They say the road to hell is paved with good intentions. If that's the case, "Green Book" is all up in that infrastructure. The film pokes its head out like a groundhog, so harmless, looking to the audience for approval without stopping to think if it has anything to say. "Green Book" wants to please every single white liberal baby boomer in its auditoriums, happy to preach to a choir as long as everyone is smiling.
- Courtesy of Universal
- Let me guess...something racist is about to happen.
Sadly, that smile is painted on the facade of what is surely an interesting true-life story about an unlikely friendship in a time of bigotry and hatred. Viggo Mortensen plays Tony Lip, an Italian-American bouncer from the Bronx. When his working situation dries up, Tony takes a job driving and protecting Dr. Don Shirley (a masterclass in control from Mahershala Ali), a classically trained pianist heading out on a concert tour of the deep South.
Tony starts off as the kind of guy who sees a pair of African-American workmen using his drinking glasses and shoos them away. But the film can't wait to soft-pedal his racism by saying that he mostly just acted racist around his cartoonishly Italian family. By 30 minutes into the movie, he's devoted to Shirley and they are fast friends.
Ali and Mortensen play beautifully off of one another and that manages to keep the movie moving along the typical Oscar bait-y path all these movies take. There are no real surprises, but the formulaic script still can't suppress the lovely work from the two leads.
Where the film completely falls apart for me isn't in the story itself, but in the way that it's told. The fact that this is another white savior narrative isn't even the most offensive part of the film. What really came across as completely tone deaf to me was the fact that the story is told from Lip's point of view. Lip is a great character, but this is Shirley's story. He's the one who has made a conscious choice to tour a section of the country he won't be welcome in. It's Shirley who has the interesting story to tell, so to tell it from the point of view of the white driver seems asinine.
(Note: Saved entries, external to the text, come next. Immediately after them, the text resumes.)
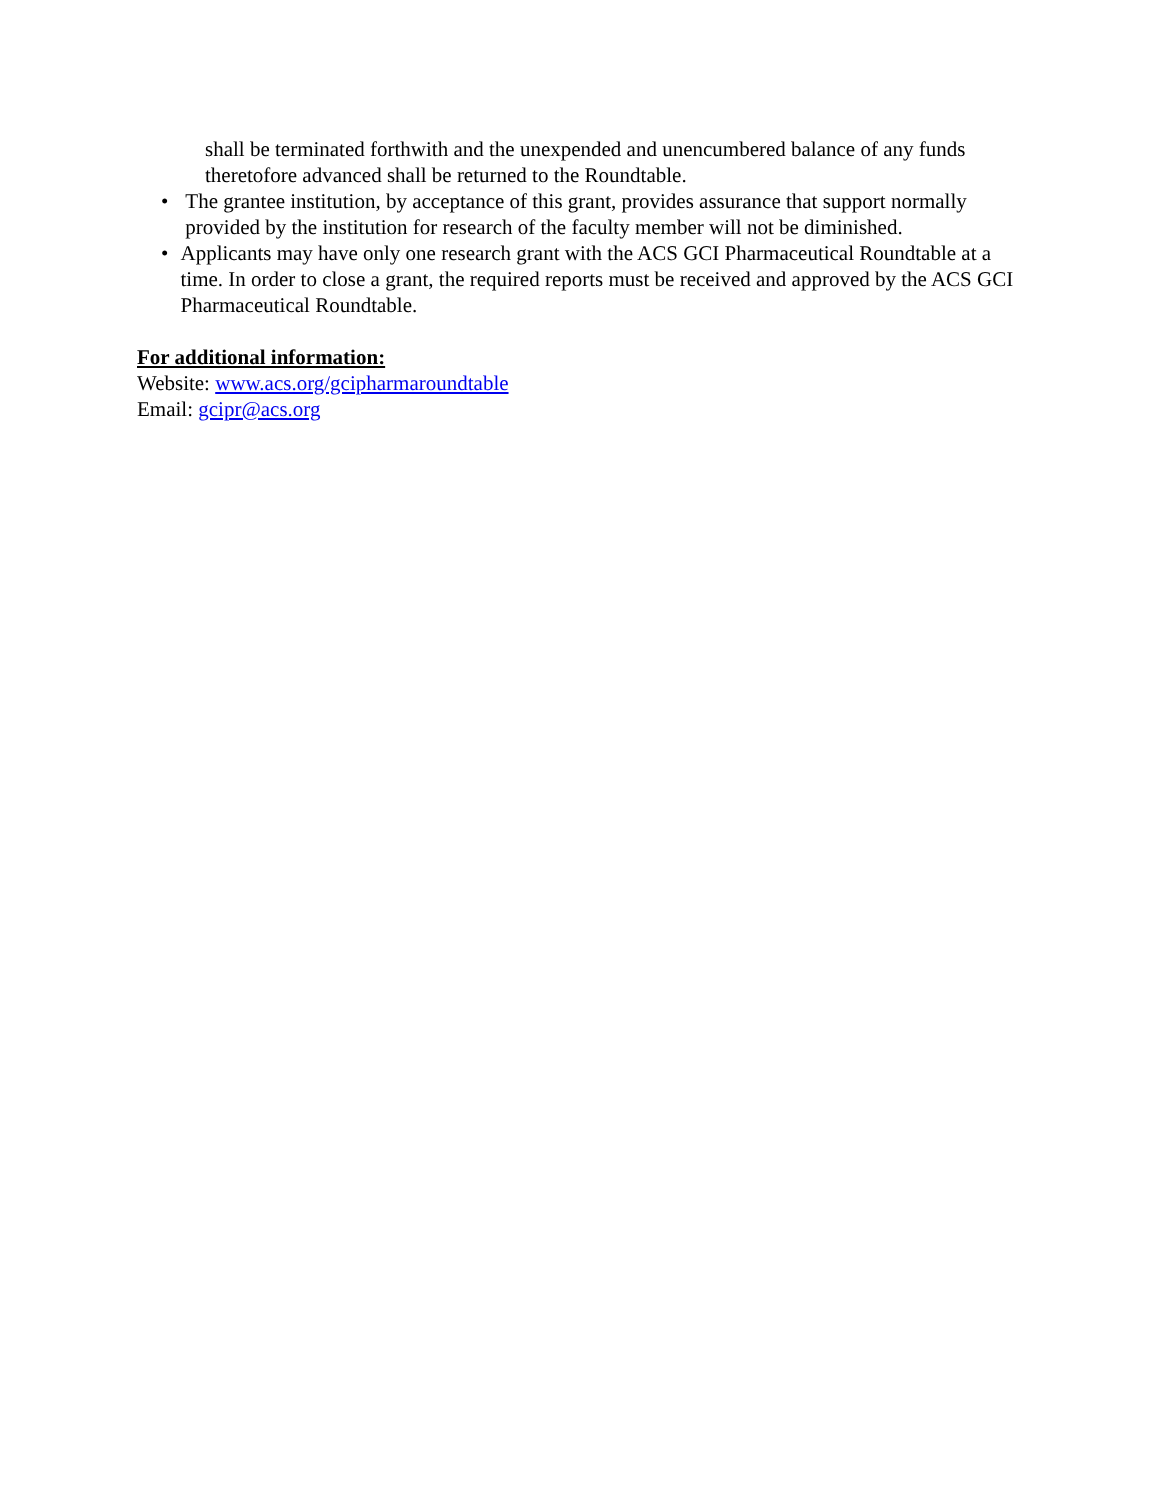shall be terminated forthwith and the unexpended and unencumbered balance of any funds theretofore advanced shall be returned to the Roundtable.
• The grantee institution, by acceptance of this grant, provides assurance that support normally provided by the institution for research of the faculty member will not be diminished.
• Applicants may have only one research grant with the ACS GCI Pharmaceutical Roundtable at a time. In order to close a grant, the required reports must be received and approved by the ACS GCI Pharmaceutical Roundtable.
For additional information:
Website: www.acs.org/gcipharmaroundtable
Email: gcipr@acs.org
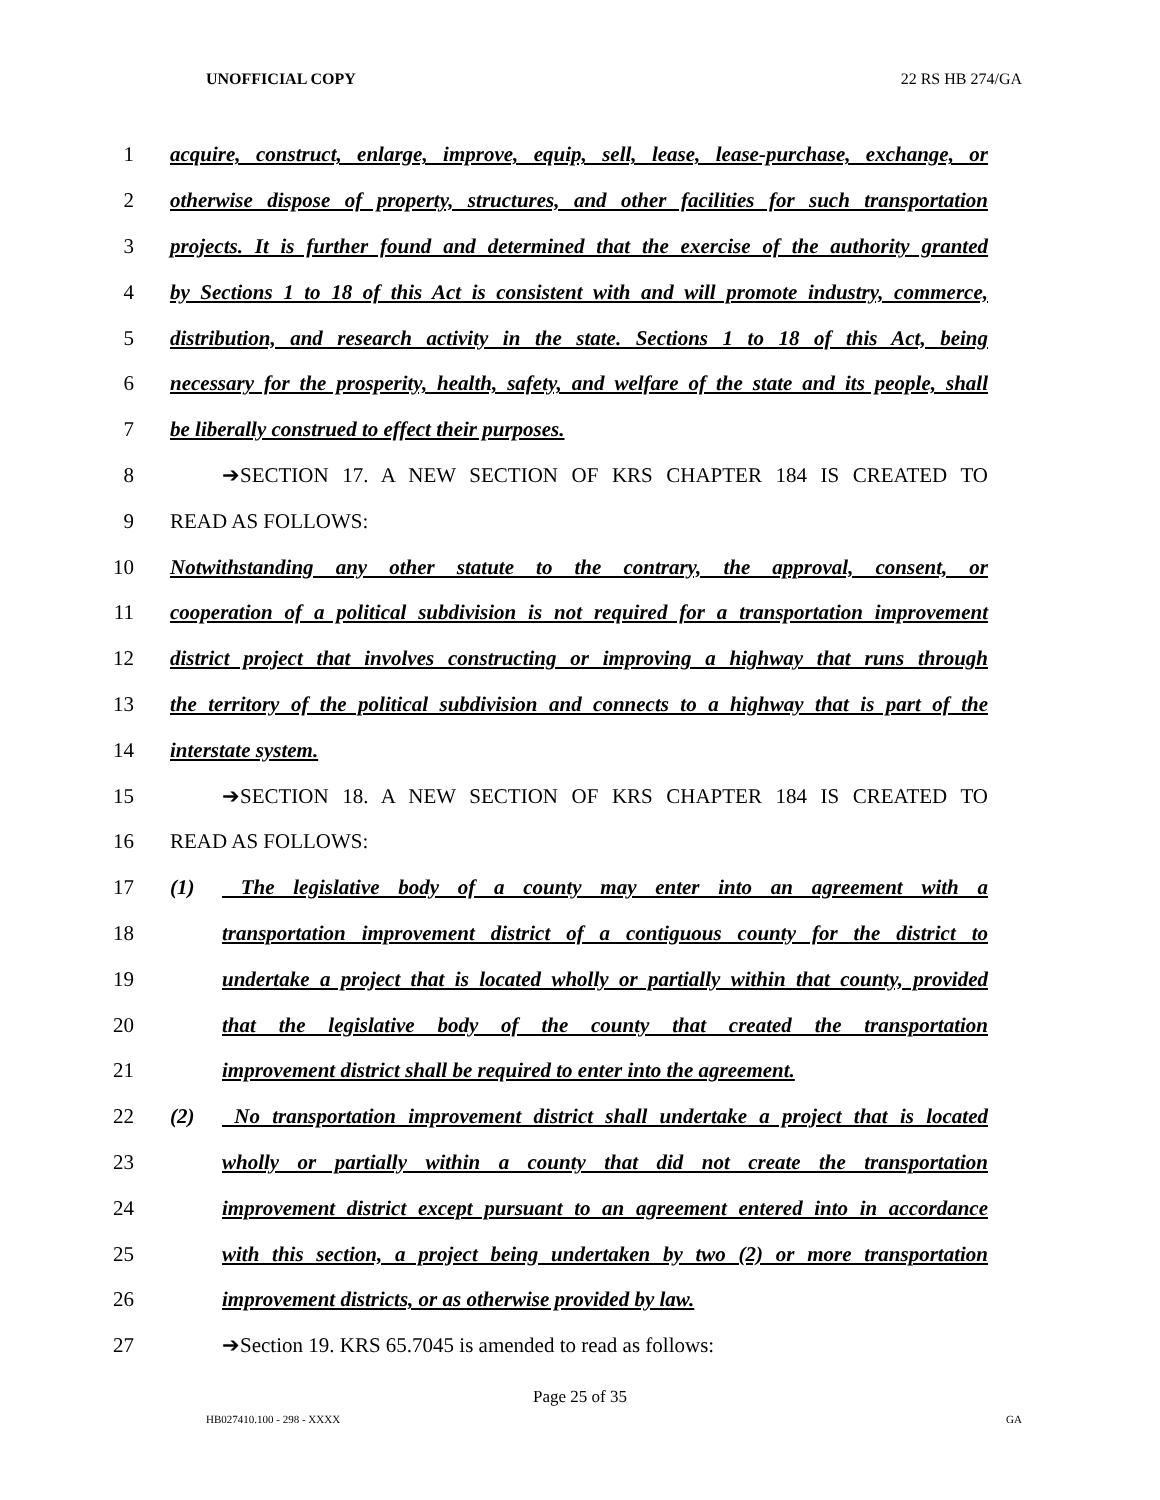UNOFFICIAL COPY 22 RS HB 274/GA
1 acquire, construct, enlarge, improve, equip, sell, lease, lease-purchase, exchange, or
2 otherwise dispose of property, structures, and other facilities for such transportation
3 projects. It is further found and determined that the exercise of the authority granted
4 by Sections 1 to 18 of this Act is consistent with and will promote industry, commerce,
5 distribution, and research activity in the state. Sections 1 to 18 of this Act, being
6 necessary for the prosperity, health, safety, and welfare of the state and its people, shall
7 be liberally construed to effect their purposes.
8 ➔SECTION 17. A NEW SECTION OF KRS CHAPTER 184 IS CREATED TO
9 READ AS FOLLOWS:
10 Notwithstanding any other statute to the contrary, the approval, consent, or
11 cooperation of a political subdivision is not required for a transportation improvement
12 district project that involves constructing or improving a highway that runs through
13 the territory of the political subdivision and connects to a highway that is part of the
14 interstate system.
15 ➔SECTION 18. A NEW SECTION OF KRS CHAPTER 184 IS CREATED TO
16 READ AS FOLLOWS:
17 (1) The legislative body of a county may enter into an agreement with a
18 transportation improvement district of a contiguous county for the district to
19 undertake a project that is located wholly or partially within that county, provided
20 that the legislative body of the county that created the transportation
21 improvement district shall be required to enter into the agreement.
22 (2) No transportation improvement district shall undertake a project that is located
23 wholly or partially within a county that did not create the transportation
24 improvement district except pursuant to an agreement entered into in accordance
25 with this section, a project being undertaken by two (2) or more transportation
26 improvement districts, or as otherwise provided by law.
27 ➔Section 19. KRS 65.7045 is amended to read as follows:
Page 25 of 35
HB027410.100 - 298 - XXXX GA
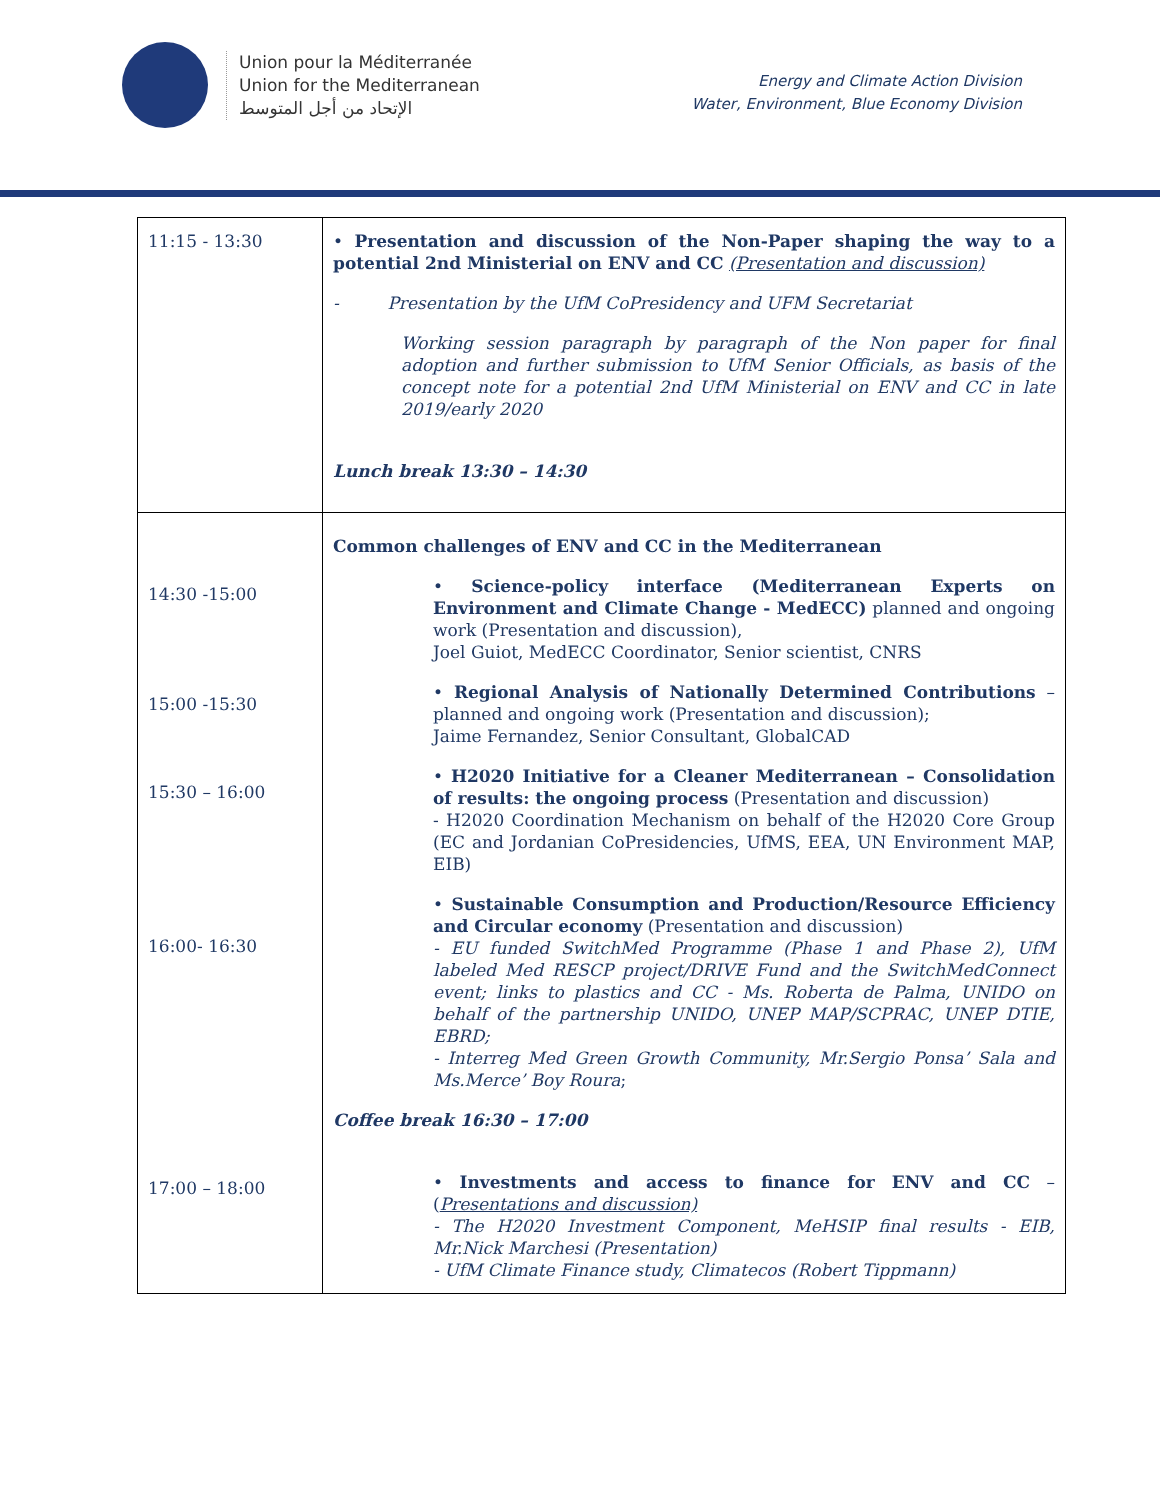Union pour la Méditerranée
Union for the Mediterranean
الإتحاد من أجل المتوسط
Energy and Climate Action Division
Water, Environment, Blue Economy Division
| 11:15 - 13:30 | • Presentation and discussion of the Non-Paper shaping the way to a potential 2nd Ministerial on ENV and CC (Presentation and discussion) - Presentation by the UfM CoPresidency and UFM Secretariat Working session paragraph by paragraph of the Non paper for final adoption and further submission to UfM Senior Officials, as basis of the concept note for a potential 2nd UfM Ministerial on ENV and CC in late 2019/early 2020 Lunch break 13:30 – 14:30 |
| 14:30 -15:00 15:00 -15:30 15:30 – 16:00 16:00- 16:30 17:00 – 18:00 | Common challenges of ENV and CC in the Mediterranean • Science-policy interface (Mediterranean Experts on Environment and Climate Change - MedECC) planned and ongoing work (Presentation and discussion), Joel Guiot, MedECC Coordinator, Senior scientist, CNRS • Regional Analysis of Nationally Determined Contributions – planned and ongoing work (Presentation and discussion); Jaime Fernandez, Senior Consultant, GlobalCAD • H2020 Initiative for a Cleaner Mediterranean – Consolidation of results: the ongoing process (Presentation and discussion) - H2020 Coordination Mechanism on behalf of the H2020 Core Group (EC and Jordanian CoPresidencies, UfMS, EEA, UN Environment MAP, EIB) • Sustainable Consumption and Production/Resource Efficiency and Circular economy (Presentation and discussion) - EU funded SwitchMed Programme (Phase 1 and Phase 2), UfM labeled Med RESCP project/DRIVE Fund and the SwitchMedConnect event; links to plastics and CC - Ms. Roberta de Palma, UNIDO on behalf of the partnership UNIDO, UNEP MAP/SCPRAC, UNEP DTIE, EBRD; - Interreg Med Green Growth Community, Mr.Sergio Ponsa’ Sala and Ms.Merce’ Boy Roura ; Coffee break 16:30 – 17:00 • Investments and access to finance for ENV and CC – ( Presentations and discussion) - The H2020 Investment Component, MeHSIP final results - EIB, Mr.Nick Marchesi (Presentation) - UfM Climate Finance study, Climatecos (Robert Tippmann) |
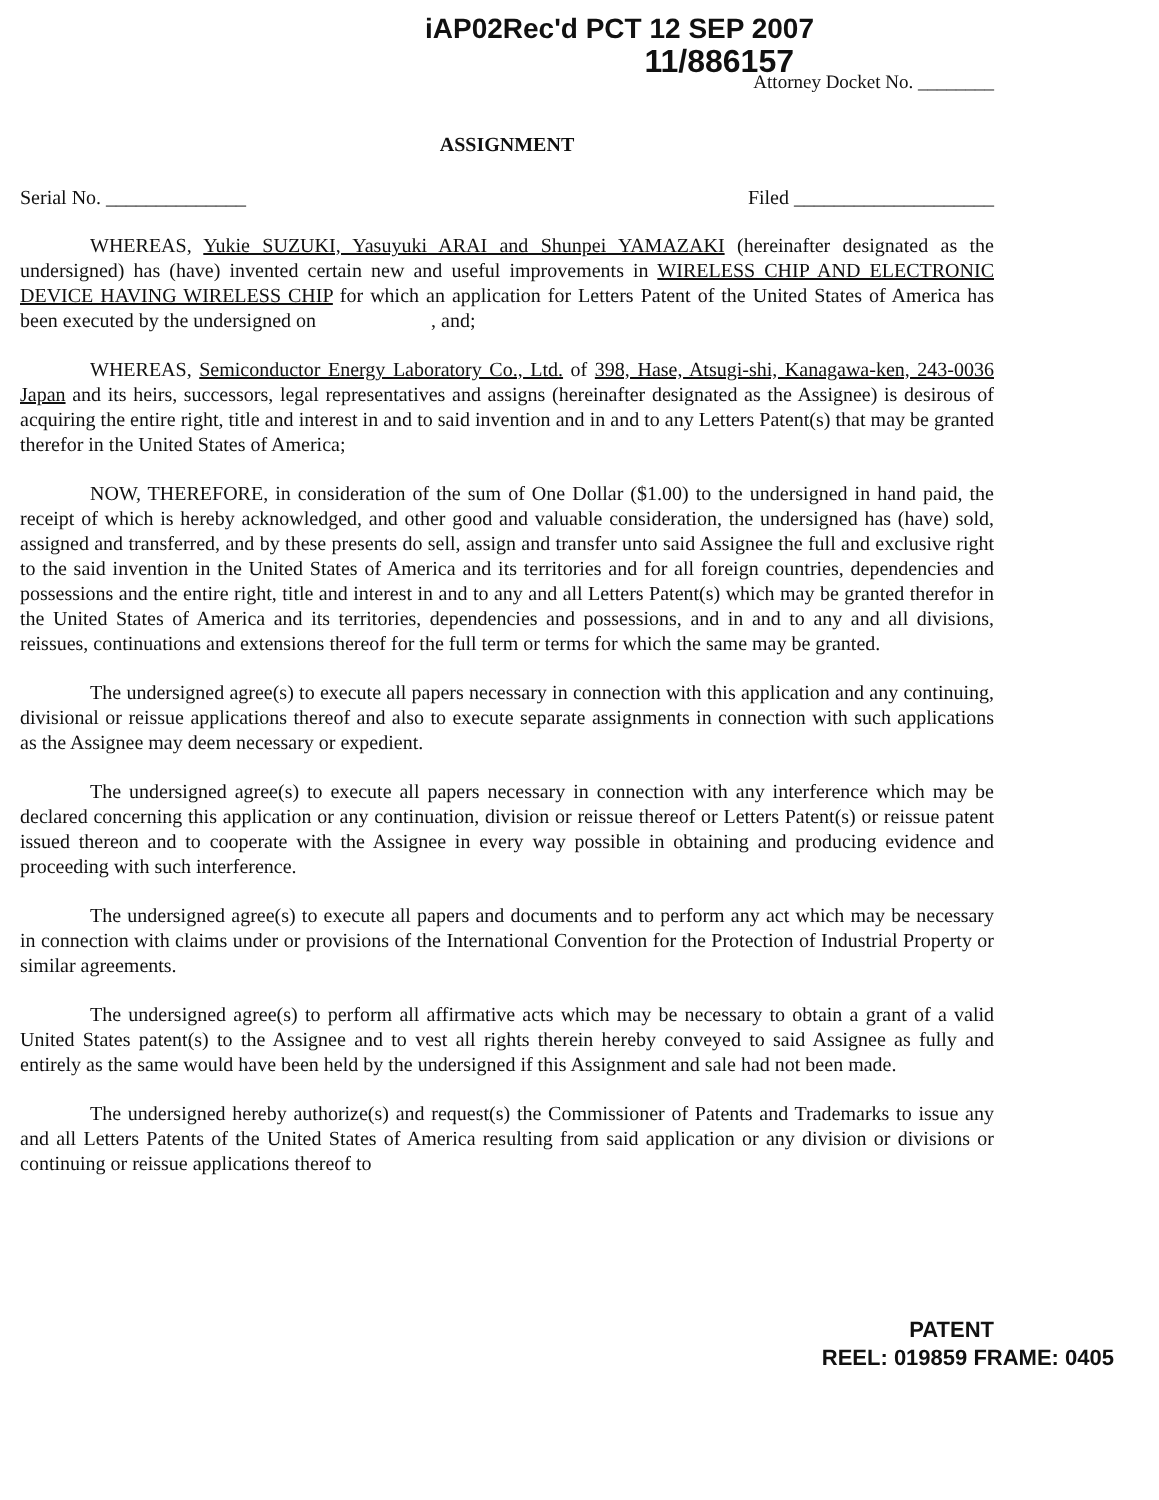iAP02Rec'd PCT 12 SEP 2007
11/886157
Attorney Docket No. ________
ASSIGNMENT
Serial No. ______________ Filed ____________________
WHEREAS, Yukie SUZUKI, Yasuyuki ARAI and Shunpei YAMAZAKI (hereinafter designated as the undersigned) has (have) invented certain new and useful improvements in WIRELESS CHIP AND ELECTRONIC DEVICE HAVING WIRELESS CHIP for which an application for Letters Patent of the United States of America has been executed by the undersigned on , and;
WHEREAS, Semiconductor Energy Laboratory Co., Ltd. of 398, Hase, Atsugi-shi, Kanagawa-ken, 243-0036 Japan and its heirs, successors, legal representatives and assigns (hereinafter designated as the Assignee) is desirous of acquiring the entire right, title and interest in and to said invention and in and to any Letters Patent(s) that may be granted therefor in the United States of America;
NOW, THEREFORE, in consideration of the sum of One Dollar ($1.00) to the undersigned in hand paid, the receipt of which is hereby acknowledged, and other good and valuable consideration, the undersigned has (have) sold, assigned and transferred, and by these presents do sell, assign and transfer unto said Assignee the full and exclusive right to the said invention in the United States of America and its territories and for all foreign countries, dependencies and possessions and the entire right, title and interest in and to any and all Letters Patent(s) which may be granted therefor in the United States of America and its territories, dependencies and possessions, and in and to any and all divisions, reissues, continuations and extensions thereof for the full term or terms for which the same may be granted.
The undersigned agree(s) to execute all papers necessary in connection with this application and any continuing, divisional or reissue applications thereof and also to execute separate assignments in connection with such applications as the Assignee may deem necessary or expedient.
The undersigned agree(s) to execute all papers necessary in connection with any interference which may be declared concerning this application or any continuation, division or reissue thereof or Letters Patent(s) or reissue patent issued thereon and to cooperate with the Assignee in every way possible in obtaining and producing evidence and proceeding with such interference.
The undersigned agree(s) to execute all papers and documents and to perform any act which may be necessary in connection with claims under or provisions of the International Convention for the Protection of Industrial Property or similar agreements.
The undersigned agree(s) to perform all affirmative acts which may be necessary to obtain a grant of a valid United States patent(s) to the Assignee and to vest all rights therein hereby conveyed to said Assignee as fully and entirely as the same would have been held by the undersigned if this Assignment and sale had not been made.
The undersigned hereby authorize(s) and request(s) the Commissioner of Patents and Trademarks to issue any and all Letters Patents of the United States of America resulting from said application or any division or divisions or continuing or reissue applications thereof to
PATENT
REEL: 019859 FRAME: 0405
There are so many different moments of white people taking a beat and then deciding whether to be racist or not that it becomes a running joke. The film doesn't want me to applaud the bravery of Shirley or the friendship of the two men, but instead presents several moments where we're supposed to be overjoyed that people in the South decided NOT to be racist. Oh great, you acted like people. Gold star.
Modern audiences don't need movies normalizing racism while treating the repentant racist like the hero of the tale. "Green Book" is a story of friendship, sure, but Shirley is the remarkable person here, not Lip and his decision to step into the 20th Century. Telling black stories from a white perspective seems like a bad choice, no matter how good the intentions.